3 strips of thick cut bacon, cut into one inch pieces.
5 pound bag of potatoes, peeled and cut into 1/4 inch cubes
1 pound bag of carrots, peeled and cut into 1/4 inch coins
3 large onions, coursely chopped.
Whatever seasonings you like.  I used Canadian Steak Seasoning (dried garlic, coarse salt, and coarse pepper) and some Essence
1 to 2 pounds of venison roast, cleaned of connective tissue and cut in to 1/4 to 1/2 inch cubes.
1 cup of seasoned flour
2 12 ounce bottles of your favorite beer.  I used a nice wheat beer for this batch, but anything that’s not flavored with fruit will work.

Open both beers.  Enjoy one while you cook, but set the other one aside for the moment.

Parboil the potatoes.   Drain when they are almost fork tender and set them aside.

In a large soup kettle, fry the bacon until it is just about cooked crisp and most of the grease is out of it.  Add your onions and fry them until they start to become transparent. Season to taste.

Put the venison in a container that has a lid.  Pour in the seasoned flour, put the lid on the container securely, and shake the flour and venison for a minute or so.  Dump the flour and meat into the soup kettle with the onions, and scrape as much of the flour that sticks to the sides and bottom of the container into the kettle as you can.

Brown the meat in the bacon grease and onions.  A lot of the flour will stick to the bottom of the kettle, but scrape it off as much as you can.  Do not let it scorch.  Adjust heat as necessary.

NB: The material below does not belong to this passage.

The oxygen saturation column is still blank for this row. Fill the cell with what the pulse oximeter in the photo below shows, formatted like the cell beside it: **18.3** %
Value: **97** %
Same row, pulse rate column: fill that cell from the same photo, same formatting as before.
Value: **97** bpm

Once meat is browned, pour in the beer you aren’t drinking and use it to dissolve the flour that’s sticking to the bottom of the pan. Add the potatoes and carrots, then add cold water until there is about an inch of water above all of the ingredients.

Bring to a boil over medium heat, then reduce heat and simmer for about 20 to 25 minutes, stirring often.  Taste the stew and season as needed.  The seasoned flour will have quite a bit of salt in it, so go easy on what you add.

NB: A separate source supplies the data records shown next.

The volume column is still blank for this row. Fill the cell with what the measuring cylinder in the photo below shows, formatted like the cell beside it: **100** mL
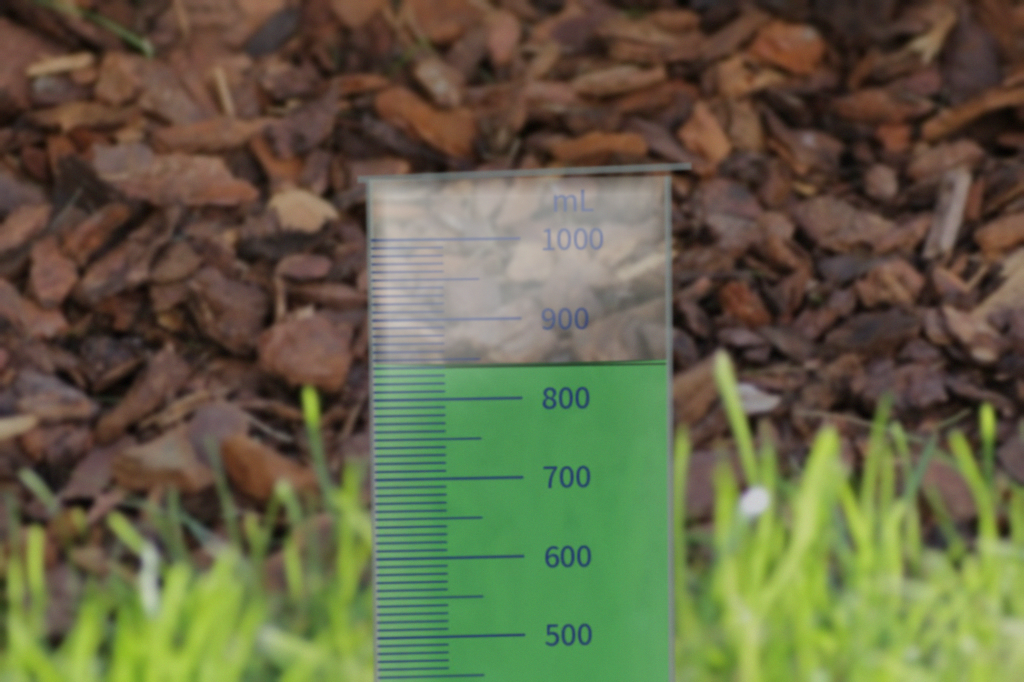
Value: **840** mL
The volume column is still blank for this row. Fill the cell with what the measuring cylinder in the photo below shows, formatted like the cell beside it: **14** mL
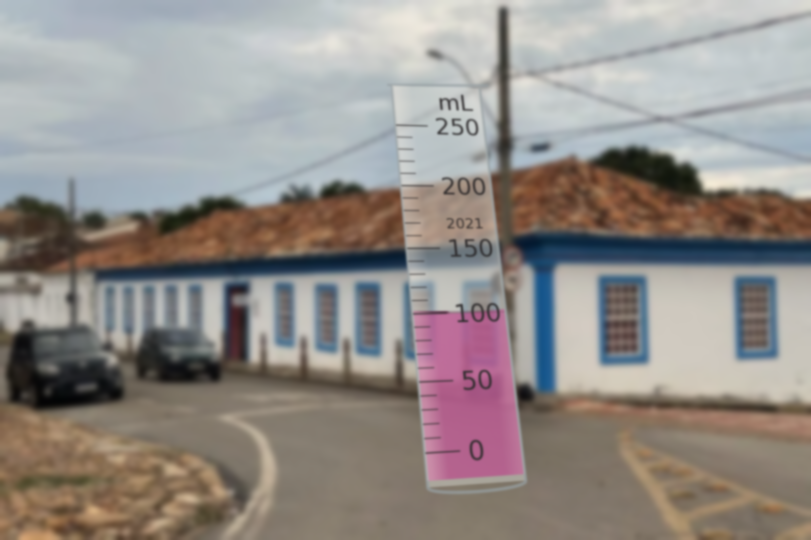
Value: **100** mL
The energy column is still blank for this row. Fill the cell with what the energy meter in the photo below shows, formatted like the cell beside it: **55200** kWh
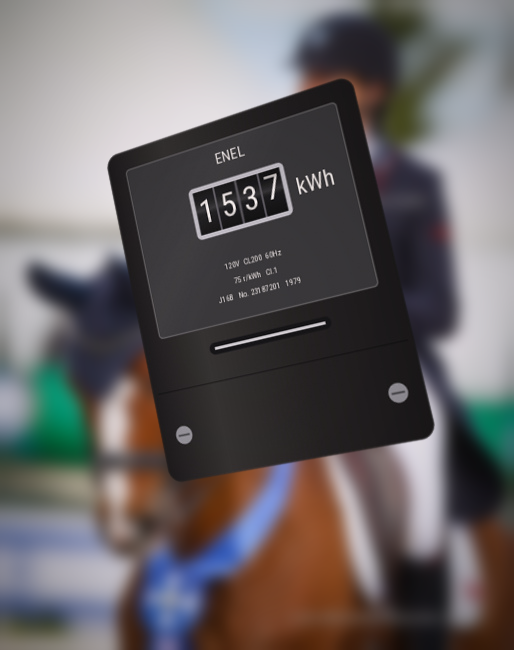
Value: **1537** kWh
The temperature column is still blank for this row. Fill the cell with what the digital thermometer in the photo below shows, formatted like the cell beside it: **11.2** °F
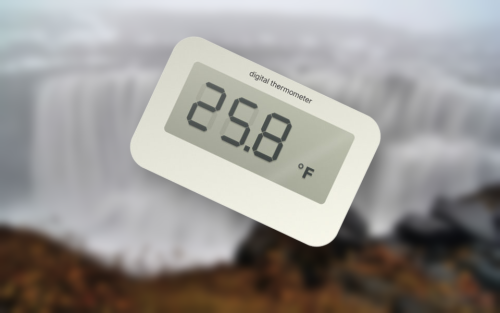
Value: **25.8** °F
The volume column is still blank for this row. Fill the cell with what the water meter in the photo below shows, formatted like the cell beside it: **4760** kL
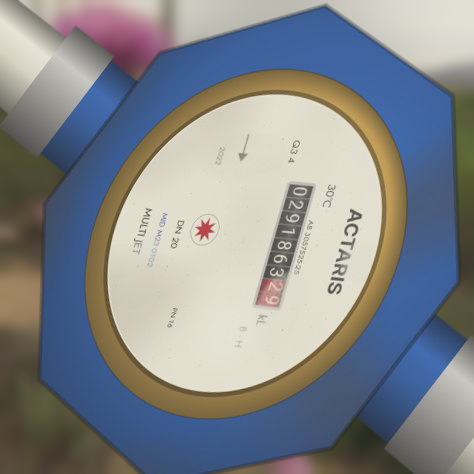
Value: **291863.29** kL
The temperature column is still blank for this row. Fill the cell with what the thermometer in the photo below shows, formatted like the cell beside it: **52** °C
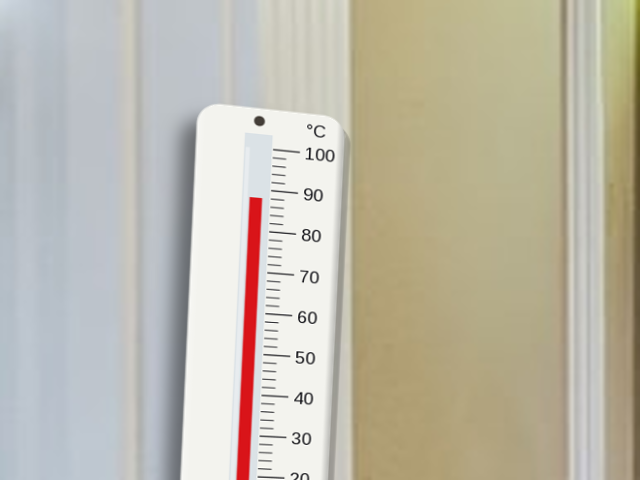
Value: **88** °C
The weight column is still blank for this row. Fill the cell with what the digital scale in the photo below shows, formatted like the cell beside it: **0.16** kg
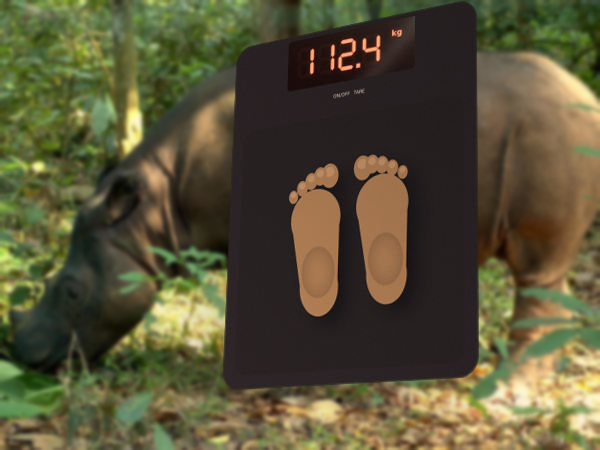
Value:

Once the stew starts to thicken, shut off heat, cover with lid to the kettle, and let set for five to ten minutes.  The stew will thicken a bit more as it sets.

Goes well with biscuits or fresh bread and another cold beer.  Feeds a small army.

3 Comments

  1. Frank

     /  June 25, 2013

    Slobber.
    The beers remind me a bit of Alton Brown’s Chili recipe- it calls for a whole beer, plus a tablespoon or so. Can’t let the rest go to waste.
    Guess what I’m making tonight?

  2. Thanks. I wanted to make something that would stick to our ribs, and this certainly fit the bill. Some of the people who ate it remarked that a thick stew isn’t exactly summer fare, and I can see their point. By the time I was done eating, I was sweating buckets. I’ll have to make it again in the fall.

  3. Frank

     /  June 25, 2013

    Hmmmm…sweating buckets.
    I might just add some red chili flakes.